(Page images and extracted text)
-------
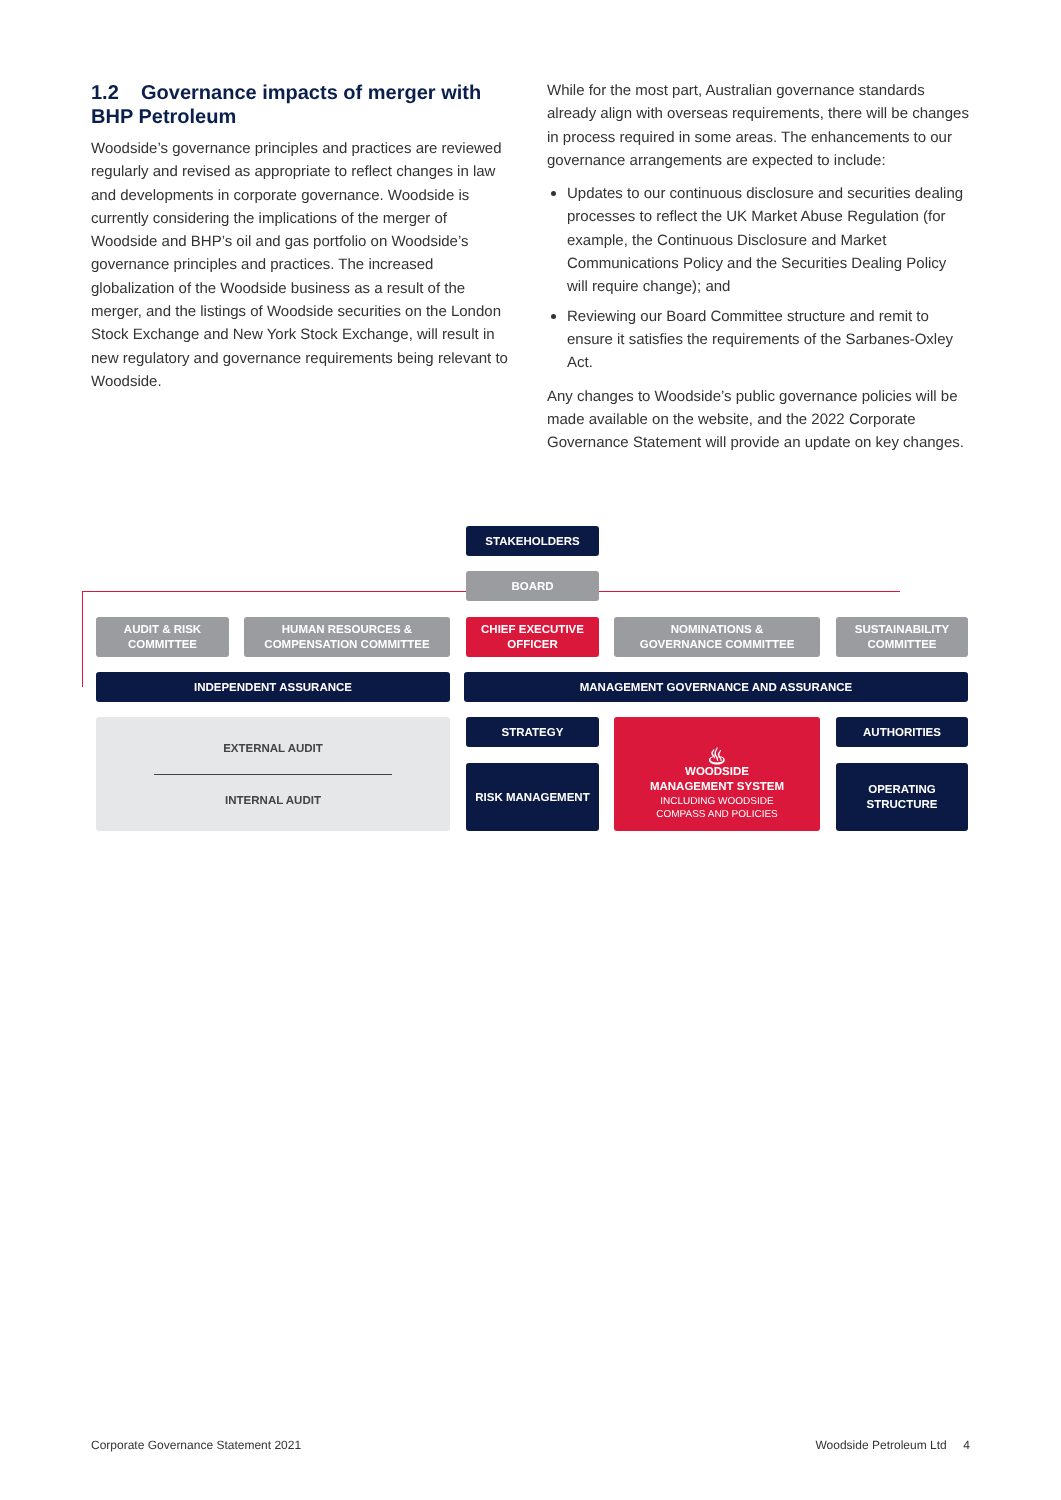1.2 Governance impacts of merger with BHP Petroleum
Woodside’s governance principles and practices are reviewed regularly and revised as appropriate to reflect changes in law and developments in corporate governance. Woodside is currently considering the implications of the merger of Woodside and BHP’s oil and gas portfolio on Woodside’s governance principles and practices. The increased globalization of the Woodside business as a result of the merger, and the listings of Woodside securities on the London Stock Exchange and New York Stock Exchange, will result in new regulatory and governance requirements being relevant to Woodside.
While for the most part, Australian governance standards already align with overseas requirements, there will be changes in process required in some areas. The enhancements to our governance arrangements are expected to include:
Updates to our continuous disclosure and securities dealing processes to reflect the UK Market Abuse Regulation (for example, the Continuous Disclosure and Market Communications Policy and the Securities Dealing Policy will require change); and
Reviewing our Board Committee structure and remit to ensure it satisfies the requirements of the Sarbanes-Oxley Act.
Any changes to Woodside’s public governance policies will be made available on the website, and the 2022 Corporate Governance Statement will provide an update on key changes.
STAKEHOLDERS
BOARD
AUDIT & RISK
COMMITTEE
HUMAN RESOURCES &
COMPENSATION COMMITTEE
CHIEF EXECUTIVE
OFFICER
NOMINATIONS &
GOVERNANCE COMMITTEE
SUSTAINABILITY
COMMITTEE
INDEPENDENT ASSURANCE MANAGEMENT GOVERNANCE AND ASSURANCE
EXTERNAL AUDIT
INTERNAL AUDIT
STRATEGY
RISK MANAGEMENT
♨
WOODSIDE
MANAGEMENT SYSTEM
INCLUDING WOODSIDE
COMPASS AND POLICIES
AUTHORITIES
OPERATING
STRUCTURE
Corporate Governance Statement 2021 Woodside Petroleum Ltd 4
-------
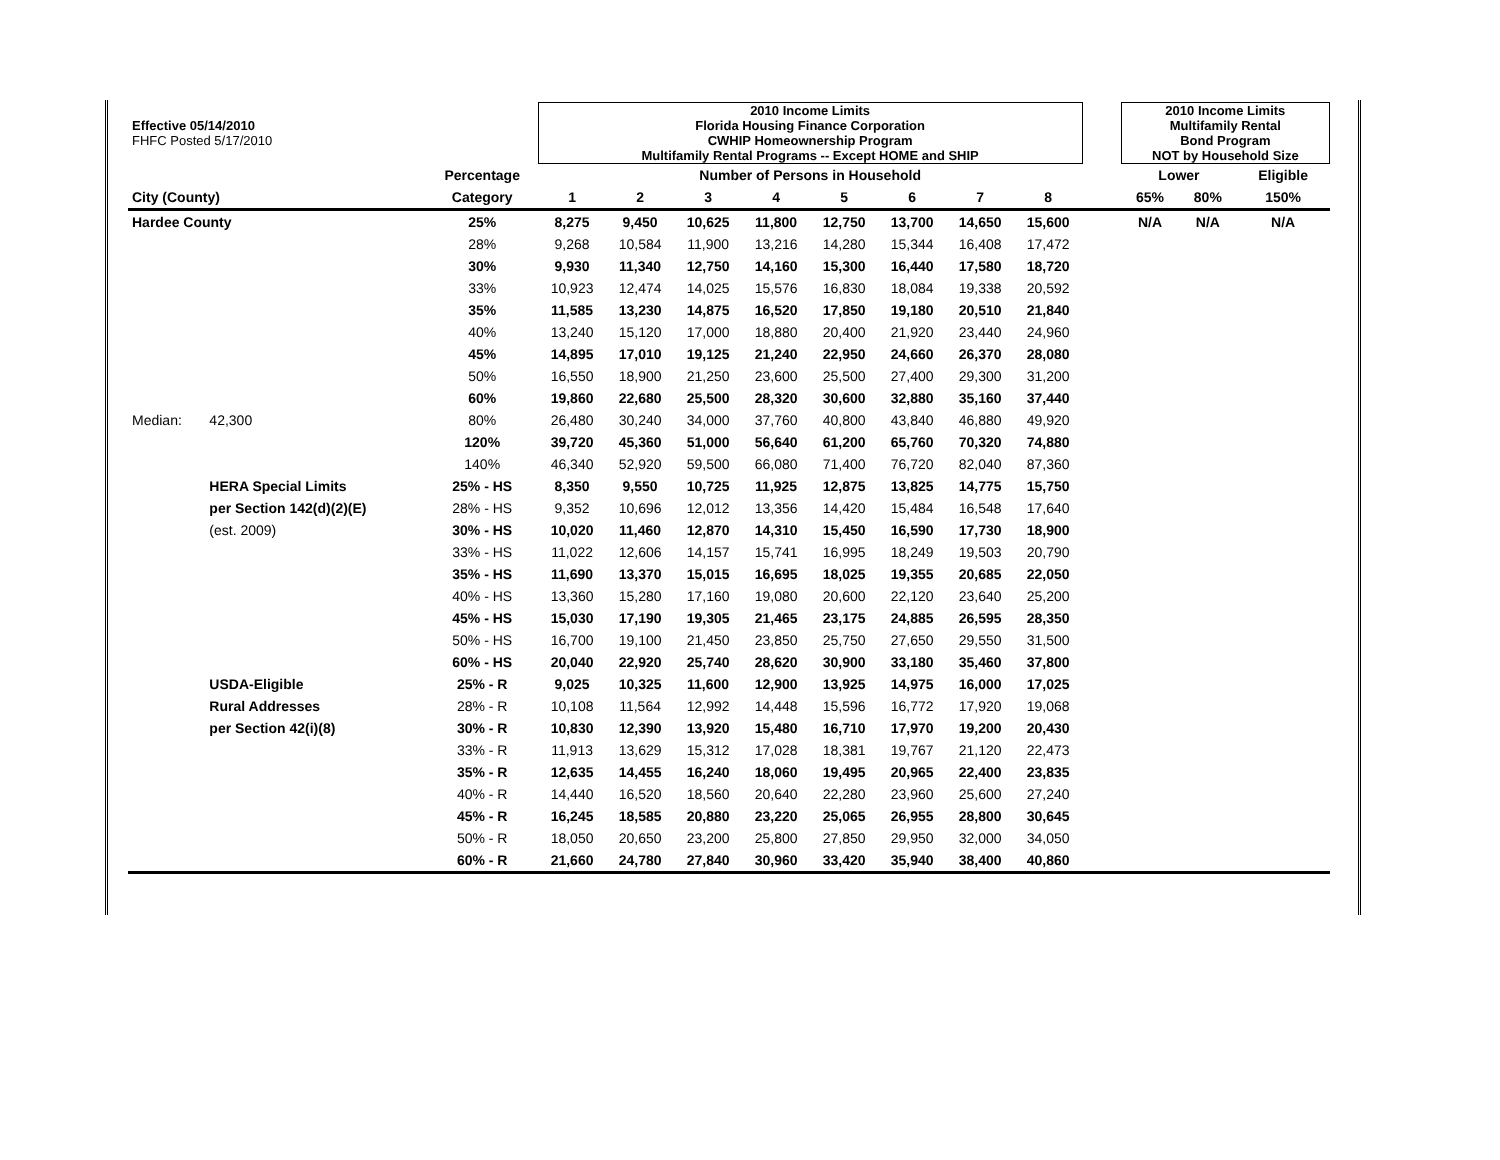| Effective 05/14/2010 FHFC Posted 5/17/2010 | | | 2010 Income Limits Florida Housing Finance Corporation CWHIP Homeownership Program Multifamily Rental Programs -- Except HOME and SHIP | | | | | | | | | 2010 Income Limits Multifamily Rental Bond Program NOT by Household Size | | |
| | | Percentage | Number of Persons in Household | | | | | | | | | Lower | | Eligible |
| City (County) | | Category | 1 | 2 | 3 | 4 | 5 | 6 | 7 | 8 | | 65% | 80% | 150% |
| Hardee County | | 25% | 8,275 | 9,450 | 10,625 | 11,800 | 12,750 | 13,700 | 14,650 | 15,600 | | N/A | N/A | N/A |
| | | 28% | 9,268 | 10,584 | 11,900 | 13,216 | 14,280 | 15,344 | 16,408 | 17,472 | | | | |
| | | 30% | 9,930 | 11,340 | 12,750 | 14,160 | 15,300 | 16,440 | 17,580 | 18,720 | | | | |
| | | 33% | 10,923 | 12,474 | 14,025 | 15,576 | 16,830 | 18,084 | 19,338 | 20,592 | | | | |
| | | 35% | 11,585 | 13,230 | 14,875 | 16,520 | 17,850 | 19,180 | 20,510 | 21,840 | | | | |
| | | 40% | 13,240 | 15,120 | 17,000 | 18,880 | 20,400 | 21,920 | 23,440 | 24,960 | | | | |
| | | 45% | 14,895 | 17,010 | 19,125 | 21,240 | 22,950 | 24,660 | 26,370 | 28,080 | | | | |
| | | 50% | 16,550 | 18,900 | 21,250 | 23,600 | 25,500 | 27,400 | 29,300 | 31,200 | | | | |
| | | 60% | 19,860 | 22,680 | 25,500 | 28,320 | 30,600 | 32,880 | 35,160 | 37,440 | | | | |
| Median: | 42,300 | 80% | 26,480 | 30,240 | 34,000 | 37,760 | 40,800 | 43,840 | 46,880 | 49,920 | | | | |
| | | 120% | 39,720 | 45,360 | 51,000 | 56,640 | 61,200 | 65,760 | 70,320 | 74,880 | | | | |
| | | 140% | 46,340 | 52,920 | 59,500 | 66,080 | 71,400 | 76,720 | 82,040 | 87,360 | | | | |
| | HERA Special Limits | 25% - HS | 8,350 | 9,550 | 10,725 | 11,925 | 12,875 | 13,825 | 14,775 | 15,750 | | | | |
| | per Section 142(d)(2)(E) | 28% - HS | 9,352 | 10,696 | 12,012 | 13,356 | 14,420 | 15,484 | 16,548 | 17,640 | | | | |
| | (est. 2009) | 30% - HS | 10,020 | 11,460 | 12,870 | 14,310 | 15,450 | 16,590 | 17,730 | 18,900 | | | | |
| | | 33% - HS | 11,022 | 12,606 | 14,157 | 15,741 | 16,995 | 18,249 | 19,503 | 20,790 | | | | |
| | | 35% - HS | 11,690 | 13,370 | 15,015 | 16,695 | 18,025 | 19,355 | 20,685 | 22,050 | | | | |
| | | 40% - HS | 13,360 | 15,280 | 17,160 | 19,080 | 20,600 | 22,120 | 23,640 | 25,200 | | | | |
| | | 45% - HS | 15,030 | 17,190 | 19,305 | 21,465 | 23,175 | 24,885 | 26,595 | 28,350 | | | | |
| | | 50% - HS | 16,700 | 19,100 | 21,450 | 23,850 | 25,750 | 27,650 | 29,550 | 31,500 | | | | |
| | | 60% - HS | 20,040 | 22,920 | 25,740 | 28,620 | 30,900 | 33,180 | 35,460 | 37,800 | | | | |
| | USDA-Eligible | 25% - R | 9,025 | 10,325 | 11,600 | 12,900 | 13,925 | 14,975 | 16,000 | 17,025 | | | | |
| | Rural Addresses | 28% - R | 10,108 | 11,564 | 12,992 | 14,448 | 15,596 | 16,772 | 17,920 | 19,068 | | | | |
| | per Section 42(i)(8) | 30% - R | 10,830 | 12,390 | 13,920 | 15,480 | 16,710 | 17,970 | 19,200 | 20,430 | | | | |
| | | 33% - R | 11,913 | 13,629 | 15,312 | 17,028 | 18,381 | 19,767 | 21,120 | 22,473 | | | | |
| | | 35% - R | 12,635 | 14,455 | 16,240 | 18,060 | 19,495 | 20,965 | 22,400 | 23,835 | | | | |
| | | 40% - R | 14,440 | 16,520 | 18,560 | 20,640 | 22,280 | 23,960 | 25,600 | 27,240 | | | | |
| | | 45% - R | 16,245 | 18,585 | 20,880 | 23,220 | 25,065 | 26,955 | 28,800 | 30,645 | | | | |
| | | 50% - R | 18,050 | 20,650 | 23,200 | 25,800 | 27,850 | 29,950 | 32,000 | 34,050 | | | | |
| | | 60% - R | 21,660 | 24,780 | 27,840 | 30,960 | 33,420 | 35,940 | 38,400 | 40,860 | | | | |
-------
After locating the line holding "19,068 | | | | |" above, output exactly that line and every line after it through the line holding "22,473 | | | | |". Include nothing else.

| | Rural Addresses | 28% - R | 10,108 | 11,564 | 12,992 | 14,448 | 15,596 | 16,772 | 17,920 | 19,068 | | | | |
| | per Section 42(i)(8) | 30% - R | 10,830 | 12,390 | 13,920 | 15,480 | 16,710 | 17,970 | 19,200 | 20,430 | | | | |
| | | 33% - R | 11,913 | 13,629 | 15,312 | 17,028 | 18,381 | 19,767 | 21,120 | 22,473 | | | | |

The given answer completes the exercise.